I noticed a very strange behavior when trying to do the following:
Have two instances of a class, and in Start(), assign one of the instances to the other. This links both instances, so if a value in one of the instance’s variables is changed, the one in the other instance is, too. So far, so good.
However, if a value is changed in the inspector (for example, typing in a string or int in an inspector field), for some reason, only the second instance accepts any changes! Am I missing something here?
using UnityEngine;
using System.Collections;
using System.Collections.Generic;
public class Test : MonoBehaviour {
public MyClass myClass1 = new MyClass();
public MyClass myClass2 = new MyClass();
[System.Serializable]
public class MyClass {
public int count;
}
void Start() {
myClass2 = myClass1;
}
}
This actually isn’t related to value vs Reference types but to how Unity’s serialization system works.

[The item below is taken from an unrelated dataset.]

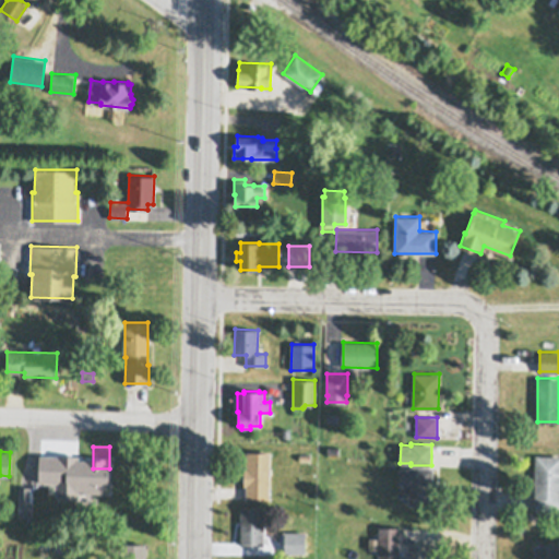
[(271,452),(270,499),(246,499),(246,486),(244,485),(245,466),(247,467),(247,451),(271,452)]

First of all when you create a serialized variable in a MonoBehaviour (has a serializable type and is public or marked with SerializeField), you don’t need to create an instance since the Inspector does this for you.
Next thing is when the variable is serialized Unity doesn’t serialize your custom class on it’s own. It just serializes it’s content along with the MonoBehaviour. So if you have two serialized variables referencing the same instance, once serialized and deserialized you have two seperate instances.
Unity also doesn’t support inheritance for serializable custom classes since Unity serializes the data based on the variable’s type, not the actual type.
The question is now what you actually want to achieve. If you want to reference an object from Multiple scripts / variables and they should all reference the same instance, you have to use either a class derived from MonoBehaviour or ScriptableObject.